» QUESTIONS:
**a.** From the section on pharma and medical device deals in France, list the kinds of agreements ancillary to the transaction that the text names.
**b.** Extend the text on pharma, medical device and laboratory deals in France, picking up after its last sentence.

» TEXT SECTION:
Pharma and medical devices: regulated sectors and asset deals
Transactions in France relating to medical devices and drugs have also increased. Such transactions however prove to be slightly more difficult to complete and require more formalities and regulatory checks when they are structured as asset deals (which is the most frequent structure we see).
Indeed, on the regulatory side, the most significant requirement is that the marketing authorisations (for drugs) and the CE Mark (for medical devices) need to be registered in the name of the new owner, which require certain formalities and a certain amount of time (about 3 months). The purchaser will have indeed to bring evidence that it presents sufficient guarantees in terms of manufacturing process, structure and infrastructure, etc.
The transition needs to be managed from a regulatory standpoint so that the former owner continues to comply with all regulatory constraints while the new owner carries out the formalities.
Another important aspect is that intuitu personae contracts (i.e. supply contracts (e.g. for active pharmaceutical ingredients), distribution contracts, public tenders, etc in which the identity of one of the parties is an essential term of the contract) do not transfer automatically (in particular those entered into with public entities, such as hospitals); therefore, their transfer has to be organised. It is common for parties to enter into agreements under which the former owner continues to deal with the client relationship until the transfer is finalised.
In practice, we are seeing an expansion of agreements ancillary to the transaction (e.g. supply agreements, quality agreements, transitional agreements, distribution agreements, service or commissionaire contracts, etc) as efficient ways around these problems.
Focus on medical biology laboratories – An investor’s favourite
With apparent regulatory obstacles but tried-and-tested methods to circumvent them, the medical biology laboratories market has become one of the preferred targets of French and International PE funds thanks to its interesting risk-reward ratio, illustrated by the sale in 2017 of Cerba Healthcare by PAI for a price of €1.7 billion (compared to an acquisition price of €500 million in 2010).

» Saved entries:
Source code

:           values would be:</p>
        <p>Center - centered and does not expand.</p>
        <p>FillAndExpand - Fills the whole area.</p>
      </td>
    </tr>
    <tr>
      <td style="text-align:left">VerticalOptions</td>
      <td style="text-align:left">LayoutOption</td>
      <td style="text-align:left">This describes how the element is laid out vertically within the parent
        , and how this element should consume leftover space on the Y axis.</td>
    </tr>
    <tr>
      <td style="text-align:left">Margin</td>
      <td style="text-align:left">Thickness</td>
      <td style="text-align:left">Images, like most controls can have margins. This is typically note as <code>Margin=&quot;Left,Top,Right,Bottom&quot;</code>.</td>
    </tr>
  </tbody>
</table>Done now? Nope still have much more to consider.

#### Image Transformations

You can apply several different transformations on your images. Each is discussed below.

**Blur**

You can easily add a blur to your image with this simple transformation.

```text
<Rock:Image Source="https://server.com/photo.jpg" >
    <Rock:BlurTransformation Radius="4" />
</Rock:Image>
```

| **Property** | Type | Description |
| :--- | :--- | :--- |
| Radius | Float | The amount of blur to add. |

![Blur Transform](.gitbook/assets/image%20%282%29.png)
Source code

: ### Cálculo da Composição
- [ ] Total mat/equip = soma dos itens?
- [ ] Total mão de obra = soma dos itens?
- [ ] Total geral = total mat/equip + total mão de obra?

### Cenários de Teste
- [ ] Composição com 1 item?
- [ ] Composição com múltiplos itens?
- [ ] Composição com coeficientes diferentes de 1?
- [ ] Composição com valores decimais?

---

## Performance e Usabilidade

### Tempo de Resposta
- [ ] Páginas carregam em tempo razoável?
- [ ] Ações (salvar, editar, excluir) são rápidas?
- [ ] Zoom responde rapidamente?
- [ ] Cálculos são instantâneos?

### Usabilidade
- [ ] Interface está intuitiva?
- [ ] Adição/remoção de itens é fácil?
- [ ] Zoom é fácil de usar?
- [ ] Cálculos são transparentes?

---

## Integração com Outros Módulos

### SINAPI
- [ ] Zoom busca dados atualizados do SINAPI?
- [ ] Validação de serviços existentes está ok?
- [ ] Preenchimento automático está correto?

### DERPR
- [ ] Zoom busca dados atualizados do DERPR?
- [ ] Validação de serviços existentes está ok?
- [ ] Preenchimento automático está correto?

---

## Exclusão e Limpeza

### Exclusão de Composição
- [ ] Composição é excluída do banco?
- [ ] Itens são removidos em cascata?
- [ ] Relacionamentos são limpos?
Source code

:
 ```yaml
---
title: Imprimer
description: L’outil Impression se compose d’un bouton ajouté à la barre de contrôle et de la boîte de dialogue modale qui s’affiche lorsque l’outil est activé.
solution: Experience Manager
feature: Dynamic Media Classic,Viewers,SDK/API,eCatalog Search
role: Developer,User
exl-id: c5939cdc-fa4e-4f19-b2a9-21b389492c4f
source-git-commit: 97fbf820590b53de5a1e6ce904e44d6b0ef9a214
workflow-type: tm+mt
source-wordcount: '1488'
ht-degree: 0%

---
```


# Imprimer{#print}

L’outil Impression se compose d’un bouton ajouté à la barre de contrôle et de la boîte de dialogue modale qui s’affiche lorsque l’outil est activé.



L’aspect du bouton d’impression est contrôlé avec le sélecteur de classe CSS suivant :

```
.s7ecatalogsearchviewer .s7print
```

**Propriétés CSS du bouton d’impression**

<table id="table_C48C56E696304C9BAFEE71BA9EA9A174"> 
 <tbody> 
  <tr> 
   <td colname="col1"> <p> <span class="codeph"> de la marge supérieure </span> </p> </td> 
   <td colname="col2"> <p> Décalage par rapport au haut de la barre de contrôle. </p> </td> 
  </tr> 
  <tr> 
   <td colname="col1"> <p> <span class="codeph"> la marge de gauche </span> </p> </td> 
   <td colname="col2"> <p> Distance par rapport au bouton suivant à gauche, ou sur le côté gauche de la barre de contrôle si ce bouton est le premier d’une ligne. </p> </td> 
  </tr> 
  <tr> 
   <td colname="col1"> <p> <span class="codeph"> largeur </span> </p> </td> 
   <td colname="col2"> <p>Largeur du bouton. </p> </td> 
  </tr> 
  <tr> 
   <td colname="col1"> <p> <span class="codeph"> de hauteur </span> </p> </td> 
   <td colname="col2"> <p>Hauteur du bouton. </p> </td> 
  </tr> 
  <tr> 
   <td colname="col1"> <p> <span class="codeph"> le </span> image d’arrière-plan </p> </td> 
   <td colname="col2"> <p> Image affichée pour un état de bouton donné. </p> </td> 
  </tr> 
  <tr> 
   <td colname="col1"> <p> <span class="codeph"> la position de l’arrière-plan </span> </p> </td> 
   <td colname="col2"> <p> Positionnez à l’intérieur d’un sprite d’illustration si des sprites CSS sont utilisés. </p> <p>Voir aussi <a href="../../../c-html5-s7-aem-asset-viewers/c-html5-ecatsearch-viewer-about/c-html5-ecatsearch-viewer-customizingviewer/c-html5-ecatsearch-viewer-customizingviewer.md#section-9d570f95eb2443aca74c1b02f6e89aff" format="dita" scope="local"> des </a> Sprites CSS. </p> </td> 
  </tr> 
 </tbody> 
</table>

» ANSWERS BY TASK:
**a.** supply agreements; quality agreements; transitional agreements; distribution agreements; service or commissionaire contracts

**b.**
Still, investing in this area does not look like an easy task at first sight due to a protective regulation designed to ensure the medical independence of biologists, requiring that:
more than half of the capital and voting rights of a company running a medical biology laboratory must be owned by the biologists who effectively work with the company;
the company can only be run by the same working-biologist partners, and all its collective governing bodies must be formed by at least two thirds of working-biologist partners; and
an external company can only hold 25% of the capital and voting rights, which is adequate for minority equity participation but does not fulfil all the necessary conditions for takeovers or most buy-outs.
Despite these restrictions, market players have found ingenious ways to by-pass this bar on investment, such as for example:
decoupling capital/voting rights on the one hand and financial rights on the other hand, giving investors up to 99,9% of the financial rights while leaving them owning only 25% of the capital/voting rights; and/or
investment through debt instruments (as opposed to equity investment). French law offers a certain variety of debt instruments. Such securities which present a wide array of reimbursement or conversion modalities may be, for instance, convertible into share bonds or stock warrant bonds instead of equity shares. Moreover, the investment, coupled with a shareholders’ agreement will allow the investors to be involved in the management, and may later be converted in equity, depending on the securities’ terms and conditions.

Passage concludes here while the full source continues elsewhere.